(Items listed in a dataset)
BEGIN
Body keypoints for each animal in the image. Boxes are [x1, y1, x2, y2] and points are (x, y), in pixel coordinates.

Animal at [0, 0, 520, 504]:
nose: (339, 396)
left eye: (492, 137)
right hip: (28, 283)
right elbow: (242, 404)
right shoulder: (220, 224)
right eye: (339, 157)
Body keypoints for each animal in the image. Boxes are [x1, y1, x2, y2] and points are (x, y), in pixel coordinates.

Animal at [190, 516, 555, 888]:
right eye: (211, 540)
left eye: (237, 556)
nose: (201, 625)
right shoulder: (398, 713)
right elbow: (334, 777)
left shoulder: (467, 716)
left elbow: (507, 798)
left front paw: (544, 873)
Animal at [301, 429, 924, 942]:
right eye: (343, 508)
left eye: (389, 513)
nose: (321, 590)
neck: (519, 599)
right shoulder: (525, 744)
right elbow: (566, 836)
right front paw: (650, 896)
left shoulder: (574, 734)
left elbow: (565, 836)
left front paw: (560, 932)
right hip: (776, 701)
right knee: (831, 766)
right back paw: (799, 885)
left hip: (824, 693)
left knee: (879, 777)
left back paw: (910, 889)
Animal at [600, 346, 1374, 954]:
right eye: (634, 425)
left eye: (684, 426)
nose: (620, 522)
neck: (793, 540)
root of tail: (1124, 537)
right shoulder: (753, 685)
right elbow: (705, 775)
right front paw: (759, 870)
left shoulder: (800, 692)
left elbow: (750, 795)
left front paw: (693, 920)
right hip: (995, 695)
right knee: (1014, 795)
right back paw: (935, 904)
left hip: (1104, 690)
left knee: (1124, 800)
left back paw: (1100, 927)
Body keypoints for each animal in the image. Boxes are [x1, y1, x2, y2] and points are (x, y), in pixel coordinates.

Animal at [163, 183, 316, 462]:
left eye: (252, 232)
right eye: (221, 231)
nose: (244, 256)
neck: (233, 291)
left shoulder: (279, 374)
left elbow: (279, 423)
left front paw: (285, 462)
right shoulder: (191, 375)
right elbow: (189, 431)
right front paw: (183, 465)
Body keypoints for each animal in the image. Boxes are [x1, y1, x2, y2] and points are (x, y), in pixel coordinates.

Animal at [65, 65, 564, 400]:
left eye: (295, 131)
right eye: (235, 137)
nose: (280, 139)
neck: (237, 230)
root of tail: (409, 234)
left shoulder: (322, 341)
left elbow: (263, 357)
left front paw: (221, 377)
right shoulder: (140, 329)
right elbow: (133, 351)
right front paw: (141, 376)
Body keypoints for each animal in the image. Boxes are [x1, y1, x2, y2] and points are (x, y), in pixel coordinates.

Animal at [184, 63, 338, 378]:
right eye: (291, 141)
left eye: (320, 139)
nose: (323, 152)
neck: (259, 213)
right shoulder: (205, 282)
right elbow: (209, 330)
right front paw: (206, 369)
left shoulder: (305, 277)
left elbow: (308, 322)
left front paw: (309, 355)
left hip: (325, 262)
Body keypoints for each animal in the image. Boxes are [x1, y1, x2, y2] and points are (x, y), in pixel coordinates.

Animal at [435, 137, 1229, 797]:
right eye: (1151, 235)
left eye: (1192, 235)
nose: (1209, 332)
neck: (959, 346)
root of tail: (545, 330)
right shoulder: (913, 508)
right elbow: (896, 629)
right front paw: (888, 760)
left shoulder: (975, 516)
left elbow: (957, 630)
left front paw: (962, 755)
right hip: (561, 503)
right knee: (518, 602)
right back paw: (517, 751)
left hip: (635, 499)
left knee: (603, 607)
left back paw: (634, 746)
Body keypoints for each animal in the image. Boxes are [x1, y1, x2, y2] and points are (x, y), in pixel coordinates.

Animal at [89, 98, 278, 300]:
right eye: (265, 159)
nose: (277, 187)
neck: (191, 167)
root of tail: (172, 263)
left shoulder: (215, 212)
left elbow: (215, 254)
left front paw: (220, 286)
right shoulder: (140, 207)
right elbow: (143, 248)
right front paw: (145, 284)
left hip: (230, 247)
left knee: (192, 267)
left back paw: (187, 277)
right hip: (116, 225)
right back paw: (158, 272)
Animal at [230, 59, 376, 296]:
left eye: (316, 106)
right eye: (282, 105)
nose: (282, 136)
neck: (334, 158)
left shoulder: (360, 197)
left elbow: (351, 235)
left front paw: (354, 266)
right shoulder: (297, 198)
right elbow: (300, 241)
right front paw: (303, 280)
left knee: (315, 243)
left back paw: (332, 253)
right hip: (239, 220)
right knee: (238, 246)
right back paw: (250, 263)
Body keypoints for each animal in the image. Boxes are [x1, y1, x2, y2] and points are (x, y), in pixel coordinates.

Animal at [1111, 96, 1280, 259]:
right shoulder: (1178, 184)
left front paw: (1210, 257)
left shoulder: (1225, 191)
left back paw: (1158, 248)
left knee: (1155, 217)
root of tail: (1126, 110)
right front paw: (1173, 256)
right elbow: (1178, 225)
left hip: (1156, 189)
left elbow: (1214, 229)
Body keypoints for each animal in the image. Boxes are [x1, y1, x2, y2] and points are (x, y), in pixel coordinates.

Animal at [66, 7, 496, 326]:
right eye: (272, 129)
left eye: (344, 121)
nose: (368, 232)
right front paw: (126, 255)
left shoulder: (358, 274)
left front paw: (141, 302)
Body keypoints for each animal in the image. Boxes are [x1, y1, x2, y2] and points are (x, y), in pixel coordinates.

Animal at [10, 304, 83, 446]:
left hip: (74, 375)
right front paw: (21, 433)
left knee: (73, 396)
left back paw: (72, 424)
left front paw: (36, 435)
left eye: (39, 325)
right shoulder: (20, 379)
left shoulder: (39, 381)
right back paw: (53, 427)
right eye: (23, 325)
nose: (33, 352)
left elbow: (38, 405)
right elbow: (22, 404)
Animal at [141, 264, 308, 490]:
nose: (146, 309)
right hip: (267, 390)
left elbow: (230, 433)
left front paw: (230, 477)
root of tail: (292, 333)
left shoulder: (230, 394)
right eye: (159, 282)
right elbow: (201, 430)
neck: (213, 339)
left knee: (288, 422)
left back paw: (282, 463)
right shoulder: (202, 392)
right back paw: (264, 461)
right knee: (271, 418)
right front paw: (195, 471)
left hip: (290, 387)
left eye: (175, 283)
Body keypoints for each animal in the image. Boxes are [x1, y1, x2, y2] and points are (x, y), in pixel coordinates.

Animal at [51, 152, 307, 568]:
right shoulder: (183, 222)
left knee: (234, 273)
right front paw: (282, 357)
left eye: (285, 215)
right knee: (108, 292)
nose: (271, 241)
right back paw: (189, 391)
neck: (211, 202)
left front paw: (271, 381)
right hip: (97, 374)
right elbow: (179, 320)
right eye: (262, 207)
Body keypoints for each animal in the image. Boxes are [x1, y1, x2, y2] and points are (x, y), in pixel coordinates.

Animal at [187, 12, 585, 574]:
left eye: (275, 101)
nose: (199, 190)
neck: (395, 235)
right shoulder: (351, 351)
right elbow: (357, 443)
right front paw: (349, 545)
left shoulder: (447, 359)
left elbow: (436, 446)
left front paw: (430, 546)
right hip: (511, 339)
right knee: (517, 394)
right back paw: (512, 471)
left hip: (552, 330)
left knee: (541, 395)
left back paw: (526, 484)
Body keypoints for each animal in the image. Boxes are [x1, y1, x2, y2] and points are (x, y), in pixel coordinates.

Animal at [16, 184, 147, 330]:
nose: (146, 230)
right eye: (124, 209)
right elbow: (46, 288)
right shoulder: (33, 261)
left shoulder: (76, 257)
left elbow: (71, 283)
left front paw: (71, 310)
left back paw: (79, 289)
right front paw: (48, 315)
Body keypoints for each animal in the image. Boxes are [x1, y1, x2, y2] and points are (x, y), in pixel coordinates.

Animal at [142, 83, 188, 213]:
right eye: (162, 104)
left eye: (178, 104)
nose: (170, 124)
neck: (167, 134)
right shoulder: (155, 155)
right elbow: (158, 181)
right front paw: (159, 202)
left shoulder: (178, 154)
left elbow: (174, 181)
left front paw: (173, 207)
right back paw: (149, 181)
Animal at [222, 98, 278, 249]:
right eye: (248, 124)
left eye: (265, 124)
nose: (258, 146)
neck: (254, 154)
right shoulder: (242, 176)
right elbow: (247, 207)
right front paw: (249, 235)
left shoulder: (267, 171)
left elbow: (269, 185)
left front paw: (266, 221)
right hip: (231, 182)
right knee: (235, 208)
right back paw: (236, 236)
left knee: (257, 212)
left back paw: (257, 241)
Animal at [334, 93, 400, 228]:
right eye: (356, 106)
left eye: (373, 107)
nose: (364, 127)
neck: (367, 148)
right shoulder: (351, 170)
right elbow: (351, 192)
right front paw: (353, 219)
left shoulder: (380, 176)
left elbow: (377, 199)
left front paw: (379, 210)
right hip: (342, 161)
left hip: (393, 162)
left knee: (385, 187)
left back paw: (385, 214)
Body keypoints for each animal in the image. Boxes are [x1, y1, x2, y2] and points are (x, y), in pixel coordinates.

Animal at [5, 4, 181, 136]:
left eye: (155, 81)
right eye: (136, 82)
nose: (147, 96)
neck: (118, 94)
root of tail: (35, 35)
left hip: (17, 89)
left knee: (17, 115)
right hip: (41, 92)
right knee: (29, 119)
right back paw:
END
* **BRIEF**:
Throughout the data above, report every line that contains the string "tail".

* **RESPONSE AREA**:
root of tail: (1124, 537)
root of tail: (409, 234)
root of tail: (545, 330)
root of tail: (172, 263)
root of tail: (1126, 110)
root of tail: (292, 333)
root of tail: (35, 35)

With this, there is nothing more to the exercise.